– Если бы кто-нибудь послушал, как я разговариваю сам с собой, он решил бы, что я спятил, – сказал старик. – Но раз я не спятил, кому какое дело? Хорошо богатым: у них есть радио, которое может разговаривать с ними в лодке и рассказывать им новости про бейсбол.
– Теперь не время думать про бейсбол, – сказал себе старик. – Теперь время думать только об одном. О том, для чего я родился. Где-нибудь рядом с этим косяком тунцов, может быть, плывет моя большая рыба. Я ведь поймал только одного альбакоре, да и то отбившегося от стаи. А они охотятся далеко от берега и плывут очень быстро. Все, что встречается сегодня в море, движется очень быстро и на северо-восток. Может быть, так всегда бывает в это время дня? А может, это к перемене погоды и я просто не знаю такой приметы?
Старик уже больше не видел зеленой береговой полосы; вдали вырисовывались лишь верхушки голубых холмов, которые отсюда казались белыми, словно были одеты снегом. Облака над ними тоже были похожи на высокие снежные горы. Море стало очень темным, и солнечные лучи преломлялись в воде. Бесчисленные искры планктона теперь были погашены солнцем, стоящим в зените, и в темно-синей воде старик видел лишь большие пятна от преломлявшихся в ней солнечных лучей да лесы, прямо уходящие в глубину, которая достигала здесь целой мили.

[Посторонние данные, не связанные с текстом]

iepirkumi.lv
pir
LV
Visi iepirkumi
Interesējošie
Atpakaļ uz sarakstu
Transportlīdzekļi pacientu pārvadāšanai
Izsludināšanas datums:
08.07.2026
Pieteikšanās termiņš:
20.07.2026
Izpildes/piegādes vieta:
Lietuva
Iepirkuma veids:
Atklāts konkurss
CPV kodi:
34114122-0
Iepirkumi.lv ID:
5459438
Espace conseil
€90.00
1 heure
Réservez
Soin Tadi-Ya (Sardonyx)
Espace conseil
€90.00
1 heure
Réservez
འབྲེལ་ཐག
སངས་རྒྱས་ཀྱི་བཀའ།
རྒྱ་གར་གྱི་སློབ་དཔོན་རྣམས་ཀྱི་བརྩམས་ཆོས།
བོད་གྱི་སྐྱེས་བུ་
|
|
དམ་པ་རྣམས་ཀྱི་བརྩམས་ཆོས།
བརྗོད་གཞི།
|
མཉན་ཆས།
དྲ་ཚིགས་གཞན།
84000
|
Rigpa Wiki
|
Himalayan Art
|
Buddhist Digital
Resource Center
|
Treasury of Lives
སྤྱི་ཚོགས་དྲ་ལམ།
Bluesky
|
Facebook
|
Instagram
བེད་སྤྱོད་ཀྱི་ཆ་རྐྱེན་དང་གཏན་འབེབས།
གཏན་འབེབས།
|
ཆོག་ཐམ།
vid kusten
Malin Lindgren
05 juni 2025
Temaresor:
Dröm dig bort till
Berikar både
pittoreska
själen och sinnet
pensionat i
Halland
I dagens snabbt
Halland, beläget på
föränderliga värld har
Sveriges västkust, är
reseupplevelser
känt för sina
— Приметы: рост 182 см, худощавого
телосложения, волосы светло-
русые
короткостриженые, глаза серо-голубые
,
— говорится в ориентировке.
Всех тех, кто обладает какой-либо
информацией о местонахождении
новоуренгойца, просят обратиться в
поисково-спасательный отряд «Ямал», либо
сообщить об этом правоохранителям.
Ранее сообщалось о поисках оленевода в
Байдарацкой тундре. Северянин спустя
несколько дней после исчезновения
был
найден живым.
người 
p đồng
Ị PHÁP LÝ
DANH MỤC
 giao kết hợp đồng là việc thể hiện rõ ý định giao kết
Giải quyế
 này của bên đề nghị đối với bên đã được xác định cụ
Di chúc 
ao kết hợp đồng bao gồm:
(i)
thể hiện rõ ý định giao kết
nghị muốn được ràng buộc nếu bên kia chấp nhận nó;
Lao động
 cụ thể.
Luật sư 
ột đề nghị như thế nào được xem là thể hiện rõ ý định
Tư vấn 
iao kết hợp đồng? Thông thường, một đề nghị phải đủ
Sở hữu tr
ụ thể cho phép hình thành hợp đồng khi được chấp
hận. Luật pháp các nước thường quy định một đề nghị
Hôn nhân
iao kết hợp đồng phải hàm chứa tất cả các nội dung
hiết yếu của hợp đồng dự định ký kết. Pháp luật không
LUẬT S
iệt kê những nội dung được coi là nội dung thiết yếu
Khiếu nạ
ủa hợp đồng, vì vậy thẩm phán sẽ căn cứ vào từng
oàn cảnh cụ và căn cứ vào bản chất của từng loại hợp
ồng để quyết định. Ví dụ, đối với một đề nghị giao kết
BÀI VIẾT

Тунцы – рыбаки звали всех рыб этой породы тунцами и различали их настоящие имена лишь тогда, когда шли их продавать на рынок или сбывали как наживку, – снова ушли в глубину. Солнце припекало, и старик чувствовал, как оно жжет ему затылок. Пот струйками стекал по спине, когда он греб.
«Я мог бы просто плыть по течению, – подумал старик, – и поспать, привязав леску к большому пальцу ноги, чтобы вовремя проснуться. Но сегодня восемьдесят пятый день, и надо быть начеку».
И как раз в этот миг он заметил, как один из зеленых прутьев дрогнул и пригнулся к воде.
– Ну вот, – сказал он. – Вот! – И вытащил из воды весла, стараясь не стукнуть ими по лодке.
Старик потянулся к леске и тихонько захватил ее большим и указательным пальцами правой руки. Он не чувствовал ни напряжения, ни тяги и держал леску легко, не сжимая. Но вот она дрогнула снова. На этот раз рывок был осторожный и не сильный, и старик в точности знал, что это означает. На глубине в сто морских саженей марлин пожирал сардины, которыми были унизаны острие и полукружие крючка, там, где этот кованный вручную крючок вылезал из головы небольшого тунца.